На мгновение что-то странное отразилось в глазах Ребекки.
- Из-за уроков, конечно. Следующее воскресенье не слишком скоро?
Римус мысленно поморщился, представив, что скажет его отец, когда он пропустит второй подряд воскресный обед. Эти встречи стали своего рода ритуалом после того, как Каина поцеловали, и сын и отец всегда ждали их. Но он делал это для Ордена и, соответственно, на благо волшебного мира. Его отец поймет.
Он через силу улыбнулся.
- Я приду.
- Хорошо. – Лифт остановился, и, коснувшись несколько раз палочкой решетки, Ребекка поспешно вышла из кабины. – Приемная в эту сторону, профессор. Уверена, вы дойдете сами. Симона в скором времени проводит вас к выходу.

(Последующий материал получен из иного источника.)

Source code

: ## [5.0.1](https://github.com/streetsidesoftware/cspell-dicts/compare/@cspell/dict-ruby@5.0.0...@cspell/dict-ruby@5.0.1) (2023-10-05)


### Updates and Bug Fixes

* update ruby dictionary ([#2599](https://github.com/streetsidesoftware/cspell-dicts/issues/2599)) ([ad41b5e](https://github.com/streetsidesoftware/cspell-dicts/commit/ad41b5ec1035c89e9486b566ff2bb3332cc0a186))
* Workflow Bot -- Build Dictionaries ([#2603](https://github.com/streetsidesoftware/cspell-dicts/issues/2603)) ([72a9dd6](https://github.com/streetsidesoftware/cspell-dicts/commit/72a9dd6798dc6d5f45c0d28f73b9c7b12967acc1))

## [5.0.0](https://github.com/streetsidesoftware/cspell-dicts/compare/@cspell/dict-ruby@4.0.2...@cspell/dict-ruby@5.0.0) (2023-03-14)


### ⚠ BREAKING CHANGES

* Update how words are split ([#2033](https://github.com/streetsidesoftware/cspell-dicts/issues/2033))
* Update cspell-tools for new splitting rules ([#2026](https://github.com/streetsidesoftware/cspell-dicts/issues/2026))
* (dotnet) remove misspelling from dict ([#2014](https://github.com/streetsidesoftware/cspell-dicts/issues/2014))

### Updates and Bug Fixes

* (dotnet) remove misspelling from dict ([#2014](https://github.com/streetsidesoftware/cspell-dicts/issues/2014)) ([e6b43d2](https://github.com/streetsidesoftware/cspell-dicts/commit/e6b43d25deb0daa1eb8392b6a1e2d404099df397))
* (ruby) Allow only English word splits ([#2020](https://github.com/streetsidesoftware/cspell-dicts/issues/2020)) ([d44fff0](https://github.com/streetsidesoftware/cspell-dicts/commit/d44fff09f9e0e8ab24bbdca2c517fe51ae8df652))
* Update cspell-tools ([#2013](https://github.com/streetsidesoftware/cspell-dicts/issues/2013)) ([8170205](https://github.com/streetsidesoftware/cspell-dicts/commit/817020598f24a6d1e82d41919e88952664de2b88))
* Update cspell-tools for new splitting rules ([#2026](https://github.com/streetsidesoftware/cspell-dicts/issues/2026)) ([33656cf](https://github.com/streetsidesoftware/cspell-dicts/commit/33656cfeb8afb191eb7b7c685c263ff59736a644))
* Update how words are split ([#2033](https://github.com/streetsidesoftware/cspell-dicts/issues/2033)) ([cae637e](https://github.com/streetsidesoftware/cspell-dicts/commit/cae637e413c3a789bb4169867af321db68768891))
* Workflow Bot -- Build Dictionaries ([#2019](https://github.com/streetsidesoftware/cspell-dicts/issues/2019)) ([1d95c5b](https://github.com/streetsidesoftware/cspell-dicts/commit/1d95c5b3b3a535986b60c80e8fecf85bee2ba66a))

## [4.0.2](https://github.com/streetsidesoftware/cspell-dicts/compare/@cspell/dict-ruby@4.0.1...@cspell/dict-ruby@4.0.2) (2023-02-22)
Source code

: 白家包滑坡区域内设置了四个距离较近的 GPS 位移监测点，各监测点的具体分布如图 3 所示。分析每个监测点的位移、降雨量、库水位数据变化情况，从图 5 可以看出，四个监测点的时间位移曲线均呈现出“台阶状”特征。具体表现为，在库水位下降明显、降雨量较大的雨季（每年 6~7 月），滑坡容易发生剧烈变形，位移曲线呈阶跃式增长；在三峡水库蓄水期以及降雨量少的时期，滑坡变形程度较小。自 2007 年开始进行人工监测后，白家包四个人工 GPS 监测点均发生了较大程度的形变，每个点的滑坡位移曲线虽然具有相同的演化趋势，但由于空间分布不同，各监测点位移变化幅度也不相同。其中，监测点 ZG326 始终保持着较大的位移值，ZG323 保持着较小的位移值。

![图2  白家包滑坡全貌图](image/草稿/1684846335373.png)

А затем, не попрощавшись, Ребекка Голдштейн развернулась и удалилась по коридору в противоположную от указанной сторону.
Приподняв брови, Римус наблюдал за ее спиной.
- Приятная женщина, - пробормотал он себе под нос. - Само очарование.
Ему хотелось поскорее убраться отсюда, из этой серой тюрьмы, полной сумасшедших, когда-то бывших бешеными оборотней и глубоко несимпатичных ему исследователей. Прочь от отголосков его прошлого и того, что могло бы стать его будущим. Он надеялся, что Тонкс закончила со своими развлечениями и теперь ожидает его в приемной. Устало вздохнув, он развернулся и двинулся по коридору. Хватит с него. Никаких больше потрясений, никаких насмешек. Он просто хотел уйти.
Неудивительно, что, войдя в приемную и обнаружив там роющуюся в бумагах на столе Симоны Фелицию Хатауэй, Римус не испытал никаких приятных чувств.
Он замер. О, да бога ради, он столько раз ей говорил перестать использовать этот образ для маскировки! Да, в первый раз было немного смешно, когда, чтобы вытащить его из камеры в Министерстве, она натянула на себя лицо его школьной знакомой, с которой он однажды провел большую часть ночи запертым в ванной для старост, но сколько можно? Какого черта Сириус вообще посчитал нужным сообщить своей кузине, что с тех пор Римус не мог находиться в обществе Фелиции и не краснеть? Вероятно, просто потому, что ему было скучно.